Maria Helm Sinskey showing the way
Blueberry basil sorbet
After the smoked quail, a palette cleanser of blueberry basil sorbet got our taste buds ready for the herb roasted lamb, with crushed potato and salsa verde. In my earlier conversation with the Hopkins Southdowns proprietors made me very aware of the ingredients in the delicious dishes. The quail came from Cavendish Farms in Vermont, but most of the food came from even more local sources, like Wishing Stone Farm in Little Compton.
Herb roasted lamb, with crushed potato and salsa verde
Following the pattern of heavier and darker wines as dinner progresses, the lamb was paired with a 2011 Marcien, a small batch blend of Merlot, Cabernet Franc, and Cabernet Sauvignon. This blend, or “covee” to wine connoisseurs, carries intense and complex flavors, with spices like nutmeg and cardamom, cocoa, and a hint of bramble-berry fruit. Rob Sinskey described it as coming from Napa Valley’s “Right Bank”, evoking the flavors of the French countryside.
Decanting the wine
Robert Sinskey, Maria Helm Sinskey, and Gracie’s Executive Chef Matthew Varga
The final wine of the night was a sweet dessert wine, labeled “Pino Gris Late”. The golden-colored wine maintained a high sugar level, starting around 30% sugar from the grape due to the late harvest, its sugar levels are maintained high after fermentation.
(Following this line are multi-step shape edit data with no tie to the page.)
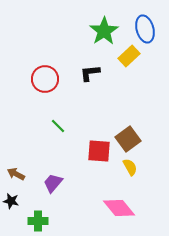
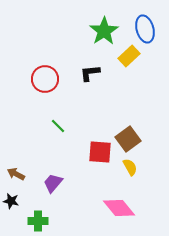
red square: moved 1 px right, 1 px down
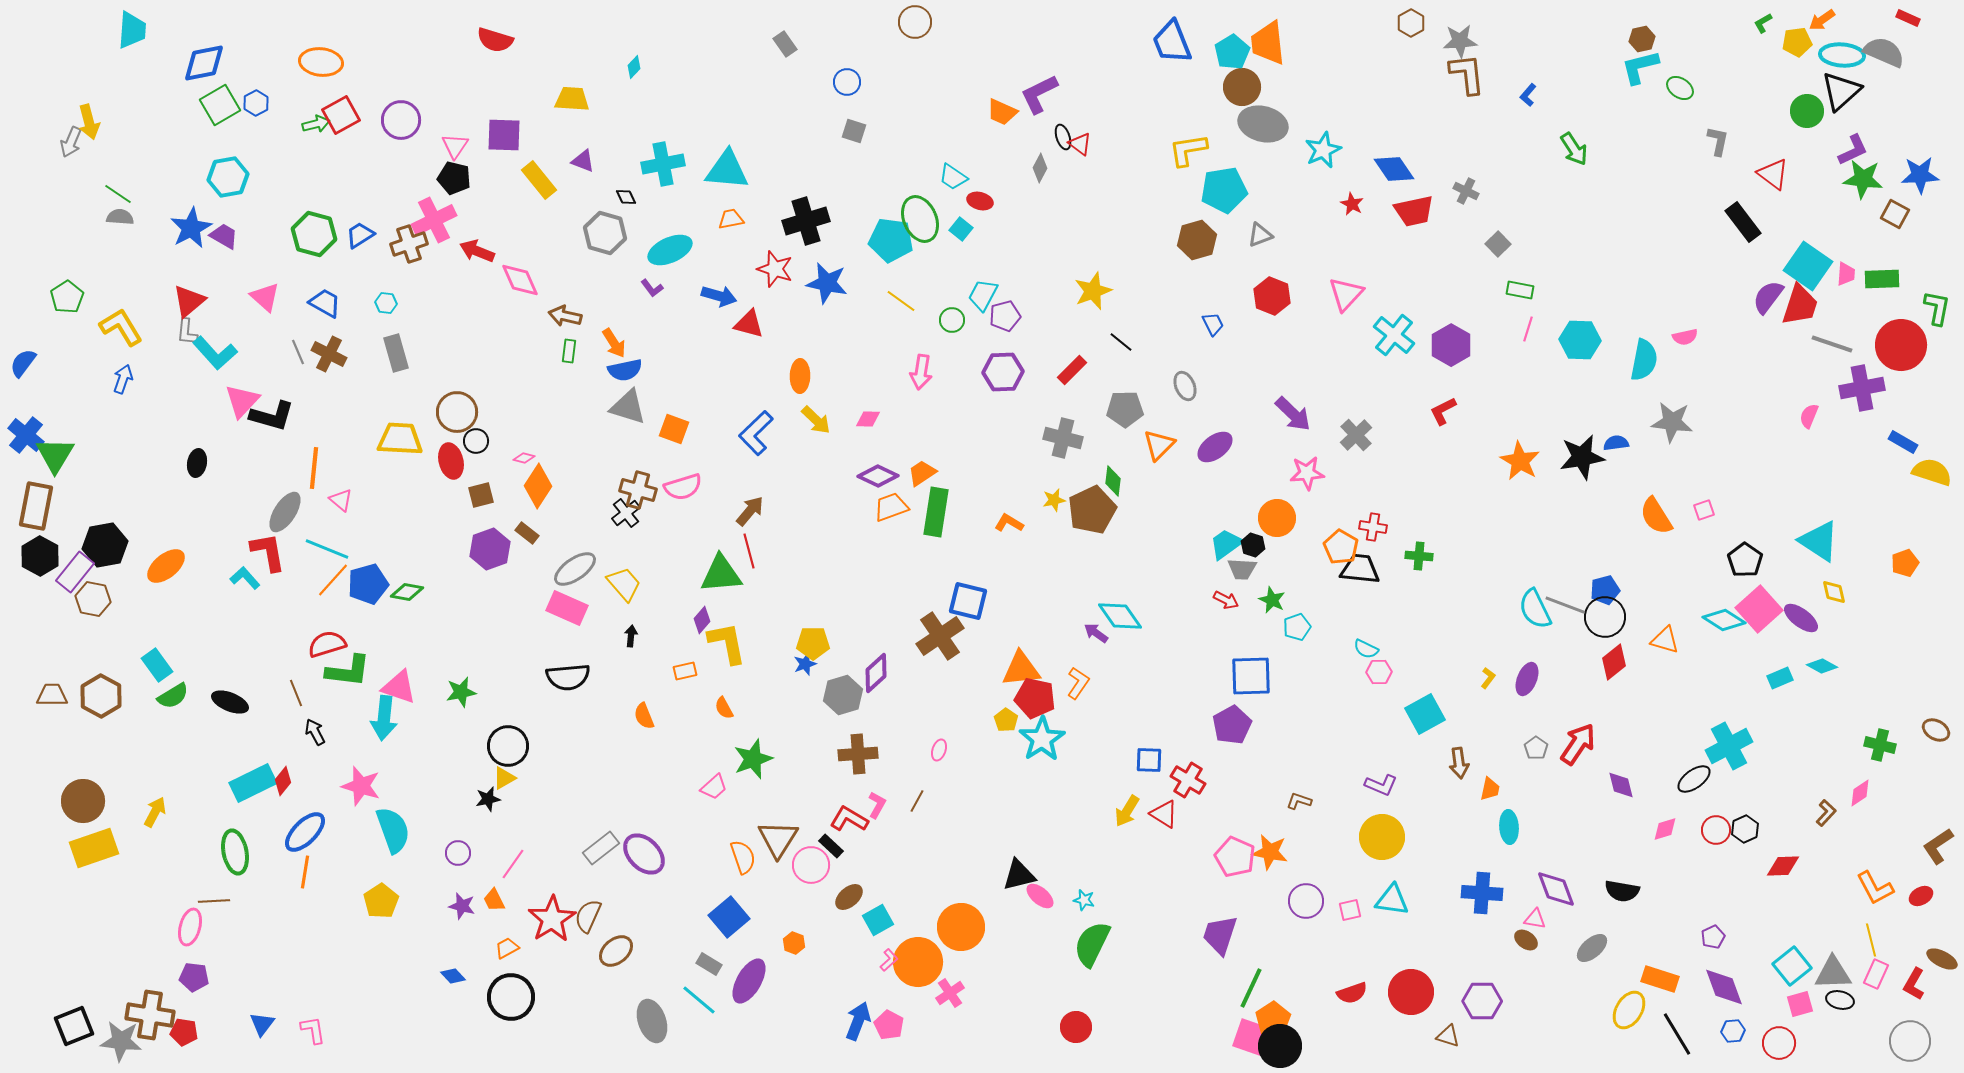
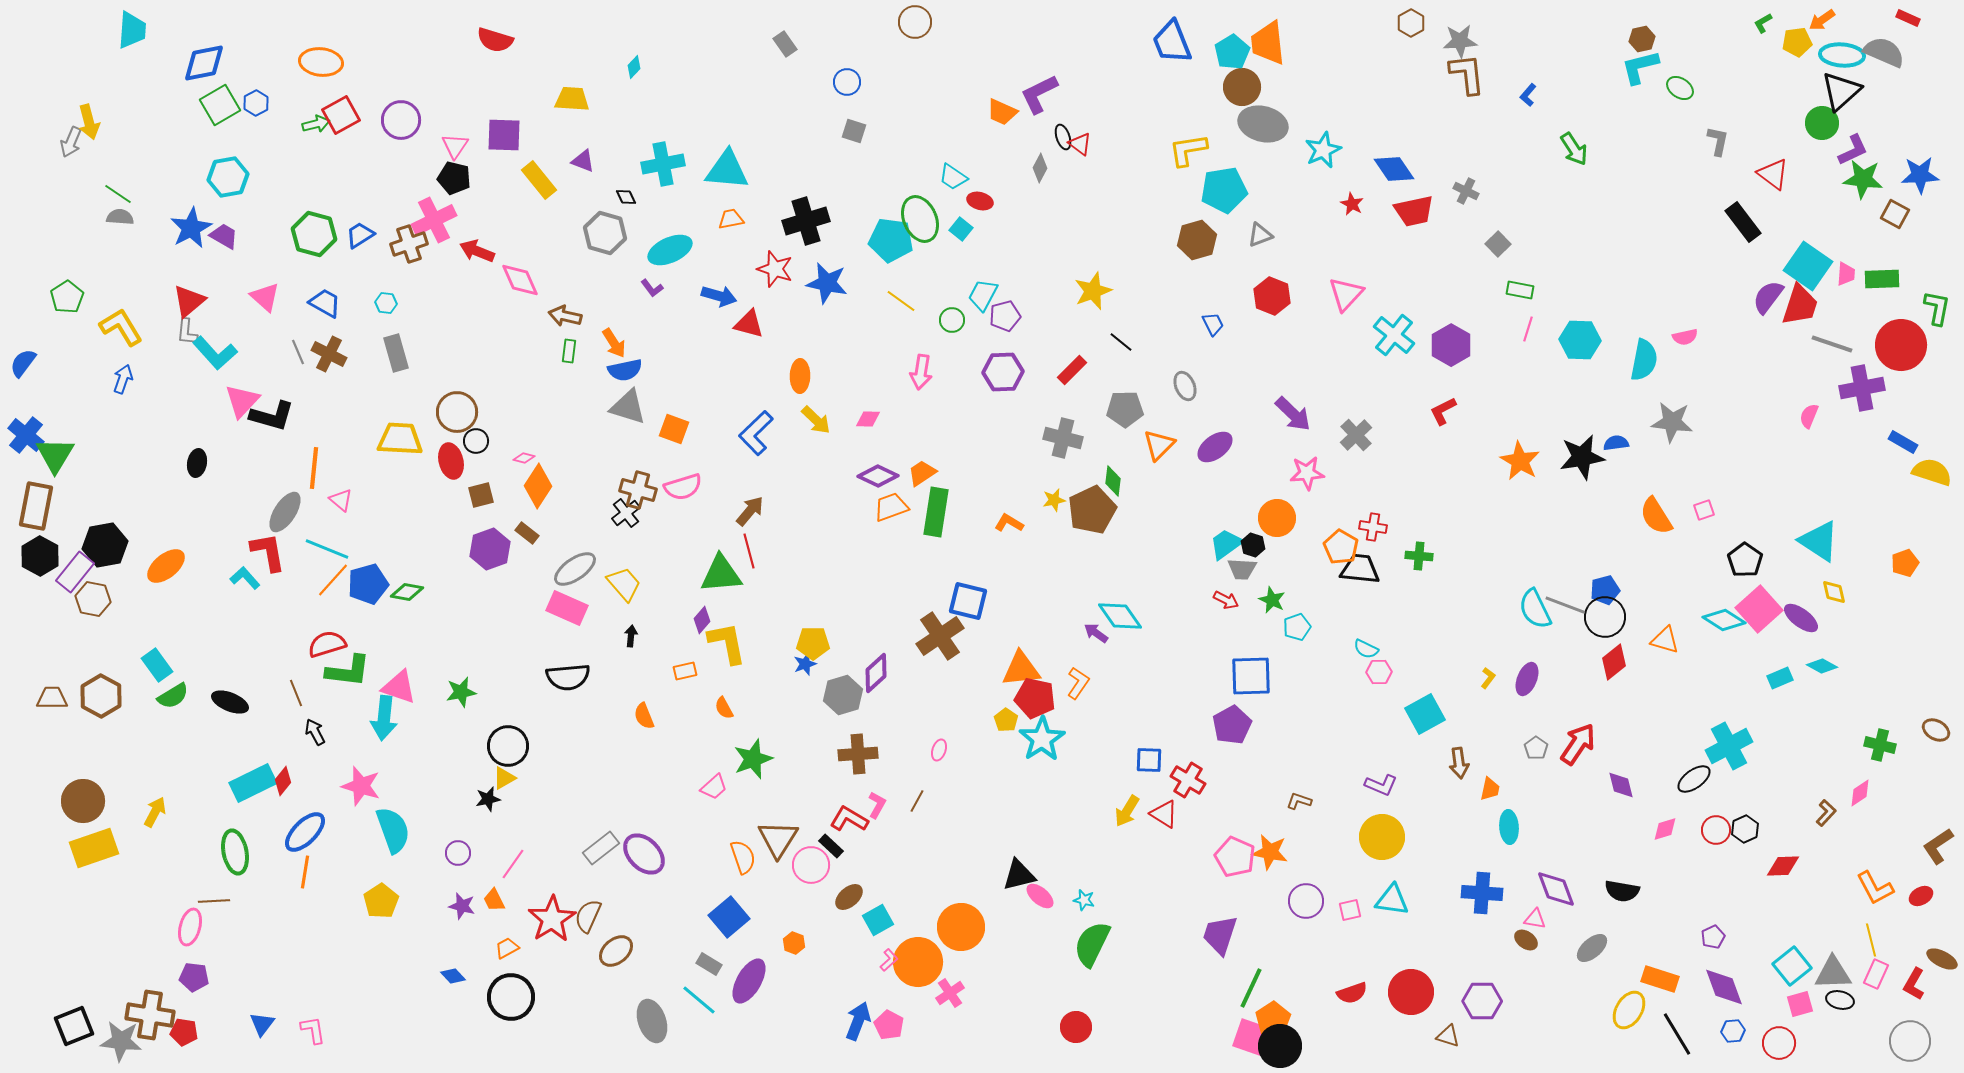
green circle at (1807, 111): moved 15 px right, 12 px down
brown trapezoid at (52, 695): moved 3 px down
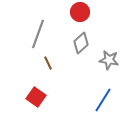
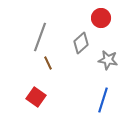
red circle: moved 21 px right, 6 px down
gray line: moved 2 px right, 3 px down
gray star: moved 1 px left
blue line: rotated 15 degrees counterclockwise
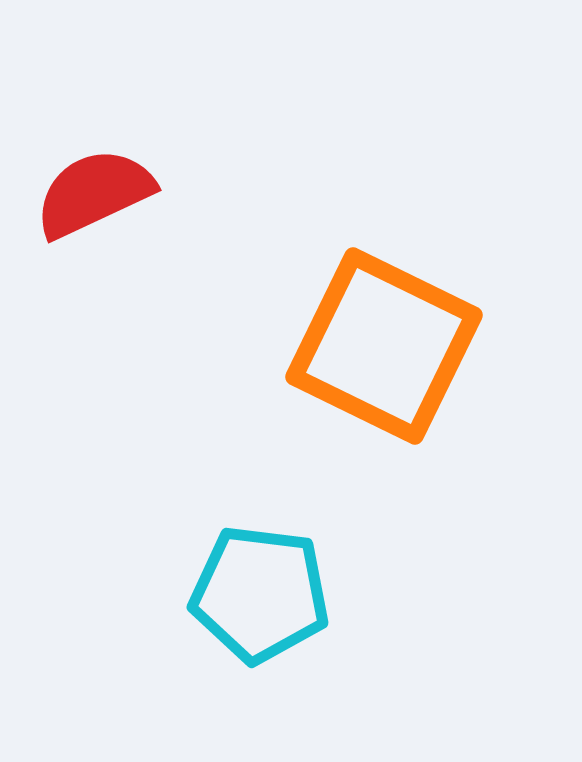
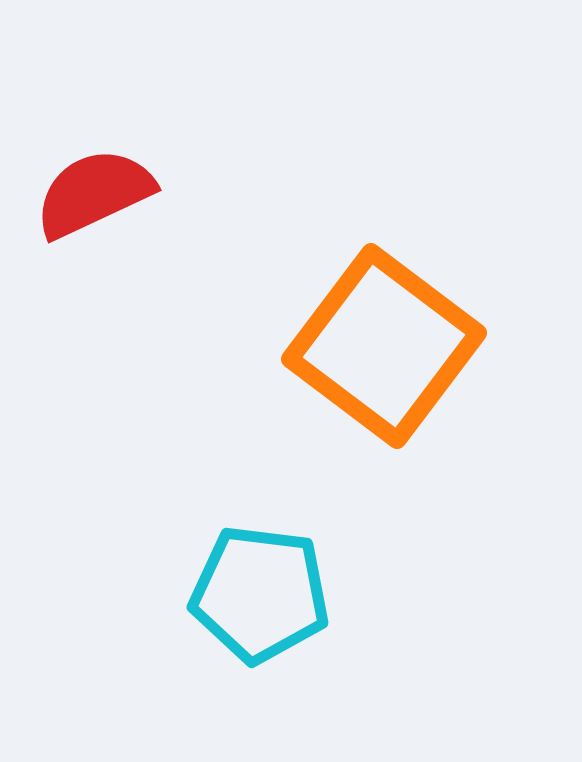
orange square: rotated 11 degrees clockwise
Instead of the sub-1% sugar levels of most wines, dessert wines are bottled around 10% sugar levels. The Pino Gris Late has lower acidity, enough to keep the wine refreshing, with flavors of crystalized ginger, citrus and ripe pear.
The final dish of the meal was a raspberry shortbread cloud with pistachios. It melted away with the sweet pino gris late.
raspberry shortbread cloud with pistachios
Dining at the Star Chef Series is always an adventure. The 70-seat restaurant, just steps from Trinity Repertory Theater, entices guests with fresh and inventive food inspired by the seasons, focusing on locally-sourced foods — including some grown on downcity rooftops, but during the series, when the Chefs have their chance to show off, the purveyors bring their best, and the wines are carefully curated to enhance each bite, Gracies shines bright.